As coisas que lemos, como as que ouvi­mos, só podem fazer no coração uma impressão salutar na medida em que Deus as acompanhar da sua graça. É Deus quem fala ao coração, e quem dá o incremento à palavra da salvação. Deveis, pois, ler e escutar em espírito de fé, de confiança e docilidade. Deus, que quis atrair-vos nes­se momento, talvez não tenha ligado a mesma graça às coisas em que a procurais, e a vossa infidelidade será causa de ser­des privada dela. Será por culpa vossa que a vossa oração não produzirá todo o bem que dela esperáveis. Aliás, a mesma tentação vos faria passar sobre as segun­das reflexões como sobre as primeiras. A vossa meditação não passaria de uma lei­tura mal feita, da qual nenhuma vanta­gem tiraríeis.

Se eu me detiver assim, dirá alguém, não terei tempo de percorrer todos os pontos da meditação.

Mas que necessidade há de os percorrer­des todos, se um só basta para vos ocupar? Por que deixardes um objeto que vos ocu­pa santamente, para procurardes outro que talvez não venha a vos ocupar do mesmo modo? Por que deixardes o certo pelo incerto? Seria seguirdes a incons­tância do vosso espírito, e não o espírito de Deus.

Nesse objeto que quereis abandonar achareis sempre duas coisas: ou algum defeito a combater, ou alguma virtude a aperfeiçoar, e um recolhimento de amor a Deus. A primeira servirá para vos corri­girdes sobre algum ponto, não raro im­portante; a segunda pôr-vos-á numa dis­posição mais perfeita de praticar todas as virtudes. O amor estende-se a tudo; e, se somos tão fraco e tão imperfeito, é por não amarmos bastante. Que mais po­deis procurar alhures?
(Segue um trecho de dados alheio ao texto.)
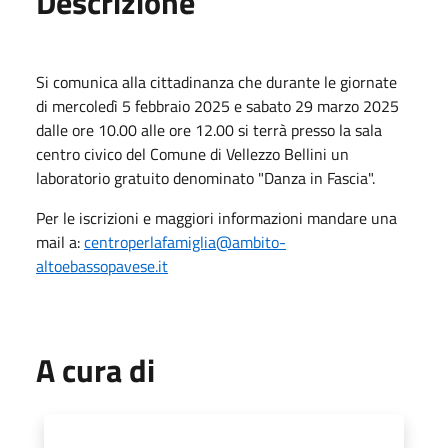
Descrizione
Si comunica alla cittadinanza che durante le giornate
di mercoledì 5 febbraio 2025 e sabato 29 marzo 2025
dalle ore 10.00 alle ore 12.00 si terrà presso la sala
centro civico del Comune di Vellezzo Bellini un
laboratorio gratuito denominato "Danza in Fascia".
Per le iscrizioni e maggiori informazioni mandare una
mail a:
centroperlafamiglia@ambito-
altoebassopavese.it
A cura di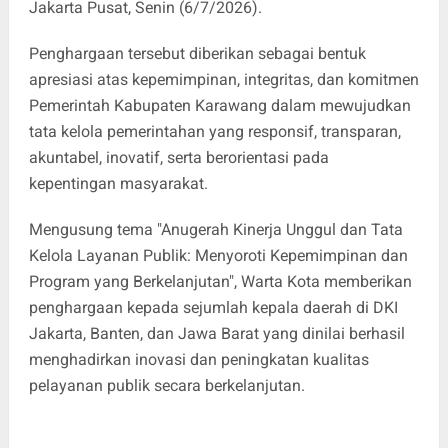
Jakarta Pusat, Senin (6/7/2026).
Penghargaan tersebut diberikan sebagai bentuk
apresiasi atas kepemimpinan, integritas, dan komitmen
Pemerintah Kabupaten Karawang dalam mewujudkan
tata kelola pemerintahan yang responsif, transparan,
akuntabel, inovatif, serta berorientasi pada
kepentingan masyarakat.
Mengusung tema "Anugerah Kinerja Unggul dan Tata
Kelola Layanan Publik: Menyoroti Kepemimpinan dan
Program yang Berkelanjutan", Warta Kota memberikan
penghargaan kepada sejumlah kepala daerah di DKI
Jakarta, Banten, dan Jawa Barat yang dinilai berhasil
menghadirkan inovasi dan peningkatan kualitas
pelayanan publik secara berkelanjutan.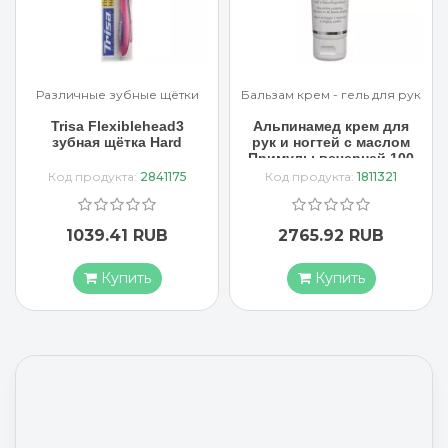
Бальзам крем - гель для рук
Бальзам крем - гель для рук
Альпинамед крем для
Арроу крем для рук с
рук и ногтей с маслом
миндальным маслом 65
Примулы вечерней 100
мл
мл
Код продукта:
1811321
Код продукта:
3637407
2765.92 RUB
1883.17 RUB
Купить
Купить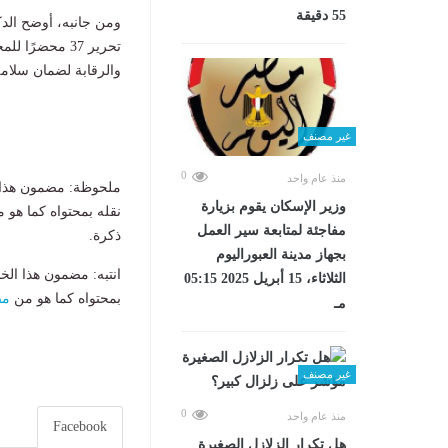
55 دقيقة
ومن جانبه، أوضح الد
تحرير 37 محضر
والرقابة لضمان سلامة
غير مصنف
0
منذ عام واحد
ملحوظة: مضمون هذا ا
وزير الإسكان يقوم بزيارة
نقله بمحتواه كما هو 
مفاجئة لمتابعة سير العمل
ذكرة.
بجهاز مدينة العبوراليوم
انتبه: مضمون هذا الخ
الثلاثاء، 15 أبريل 2025 05:15
بمحتواه كما هو من
مص
مـ
غير مصنف
0
منذ عام واحد
Facebook
هل تكرار الزلازل الصغيرة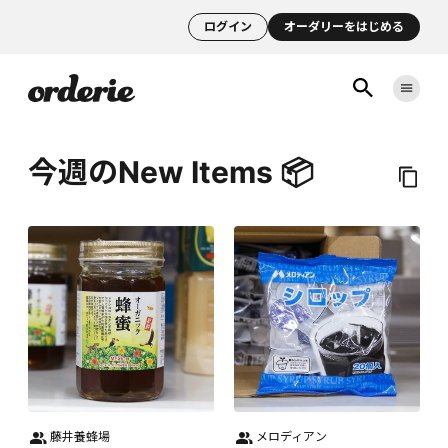
ログイン
オーダリーをはじめる
今週のNew Items 📦
藤井養蜂場
メロディアン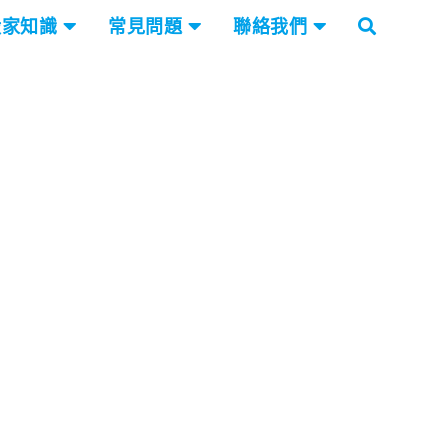
搬家知識
常見問題
聯絡我們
Aproveitai, pois, da graça que Deus vos apresenta. Nunca deixeis o certo pelo incerto. Dai mais ao sentimento do que à reflexão. Quando o coração se apega a Deus, a mente ocupa-se d’Ele mais facilmente, e a imaginação se desgarra mais dificilmente. Enfim, é indubitável a má­xima: Para ir a Deus e ao Céu, segui a impressão de Deus, e guiai-vos pelo Seu Espírito. Se Ele parece abandonar-Vos, não percais ânimo: sede firme e constan­te. A esperança é um porto seguro con­tra as borrascas e as tempestades. Ainda quando estivésseis no fundo do abismo, Deus vos tirará dele pela Sua misericórdia. Em qualquer estado em que estejamos, nunca é permitido desesperar; e, apesar de todos os seus pretextos especiosos, o desânimo refletido e voluntário é tão de­sarrazoado quanto criminoso.